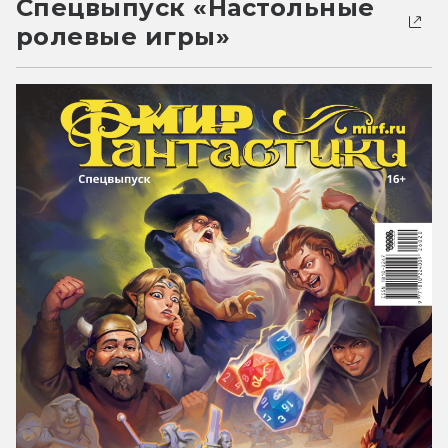
Спецвыпуск «Настольные
ролевые игры»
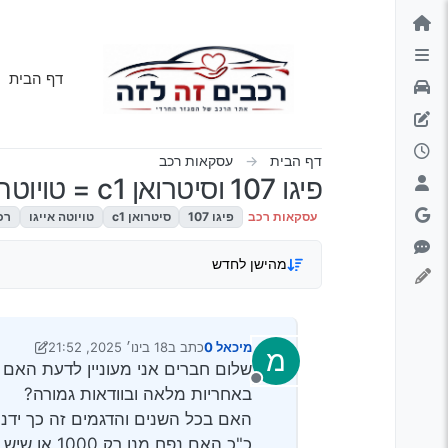
ילוג לתוכן
דף הבית
דף הבית
עסקאות רכב
פיגו 107 וסיטרואן c1 = טויוטה אייגו ?
עסקאות רכב
פיגו 107
סיטרואן c1
טויוטה אייגו
רכ
מהישן לחדש
מיכאל 0
כתב ב
18 בינו׳ 2025, 21:52
מ
נערך לאחרונה על ידי Klonimoos
שלום חברים אני מעוניין לדעת האם אכן הפיגו 107 והסטרואן
מנותק
באחריות מלאה ובוודאות גמורה?
האם בכל השנים והדגמים זה כך ידני
כ"כ האם נפח מנו רק 1000 או שיש גם יותר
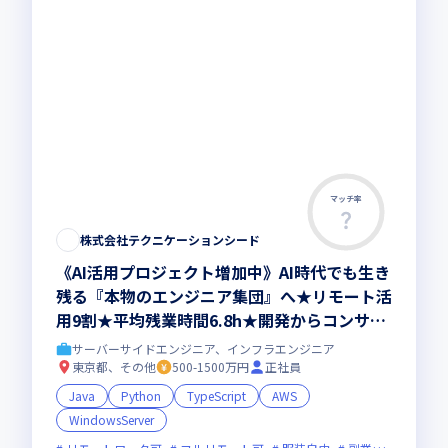
マッチ率
株式会社テクニケーションシード
《AI活用プロジェクト増加中》AI時代でも生き
残る『本物のエンジニア集団』へ★リモート活
用9割★平均残業時間6.8h★開発からコンサル
領域まで、一気通貫でキャリアを作りたいあな
サーバーサイドエンジニア、インフラエンジニア
たにオススメの環境です！
東京都、その他
500-1500万円
正社員
Java
Python
TypeScript
AWS
WindowsServer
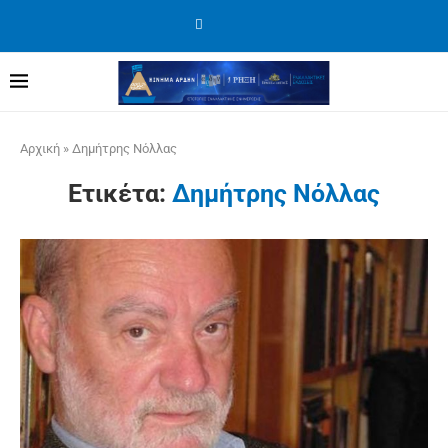
Αρχική
»
Δημήτρης Νόλλας
Ετικέτα:
Δημήτρης Νόλλας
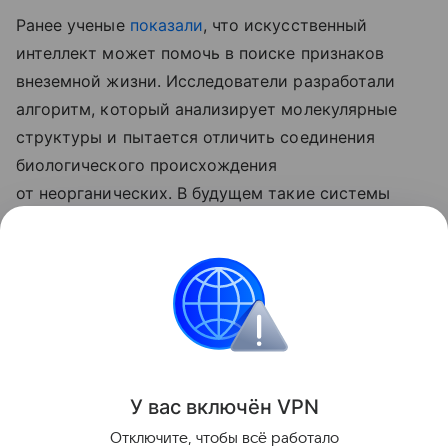
Ранее ученые
показали
, что искусственный
интеллект может помочь в поиске признаков
внеземной жизни. Исследователи разработали
алгоритм, который анализирует молекулярные
структуры и пытается отличить соединения
биологического происхождения
от неорганических. В будущем такие системы
могут установить на космические аппараты
для автоматического поиска следов жизни
на Марсе, Луне и других небесных телах.
медицина
Поделиться
У вас включ
ён
V
P
N
Отключите, чтобы всё работало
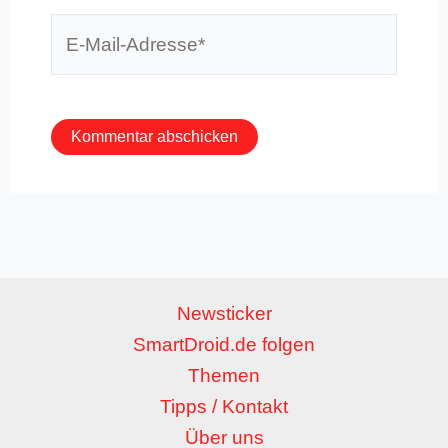
E-
Mail-
Adresse*
Newsticker
SmartDroid.de folgen
Themen
Tipps / Kontakt
Über uns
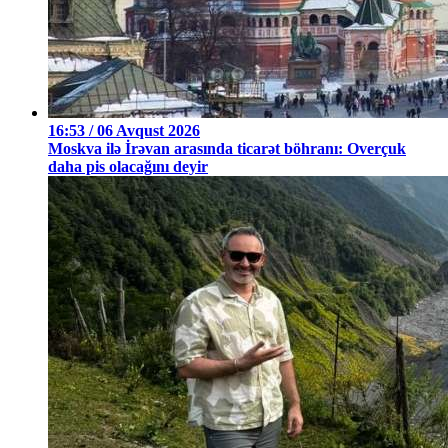
16:53 / 06 Avqust 2026
Moskva ilə İrəvan arasında ticarət böhranı: Overçuk
daha pis olacağını deyir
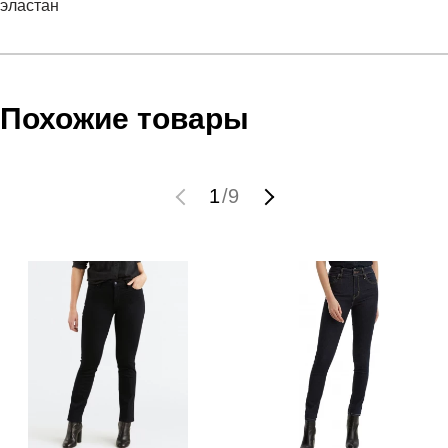
эластан
Условия оплаты
Артикул:
21233-0012
Оставить отзыв
Наименование:
Джинсы женские W 721 HR SKNY
Инструкция по оплате есть в самом конце счета, который
Похожие товары
SHADED INDIGO
высылает Вам менеджер.
Пол:
женский
Обратите внимание, что при не верном заполнении данных
Бренд:
LEVIS
мы не увидим Вашу оплату.
1
/
9
Модель:
W 721 HR SKNY SHADED INDIGO
Вид спорта:
спортивный стиль
Доставка
Состав:
60% хлопок, 16% полиэстер, 23% вискоза, 1%
эластан
Самовывоз в Москве.
Производитель:
Китай
Доставка по России всеми транспортными ТК, а также с
Линейка:
721
Почтой Росии и СДЭК.
Срок отгрузки:
3-4 рабочих дня
Здесь вы можете более детально ознакомиться с
условиями
оплаты
и
доставки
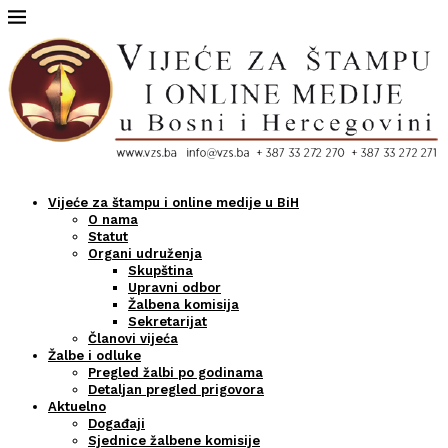
Vijeće za štampu i online medije u BiH
O nama
Statut
Organi udruženja
Skupština
Upravni odbor
Žalbena komisija
Sekretarijat
Članovi vijeća
Žalbe i odluke
Pregled žalbi po godinama
Detaljan pregled prigovora
Aktuelno
Događaji
Sjednice žalbene komisije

▶ [Task to complete]:
For every line of the material that holds the word "SHADED", make a copy.

▶ [The completed task]:
SHADED INDIGO
W 721 HR SKNY SHADED INDIGO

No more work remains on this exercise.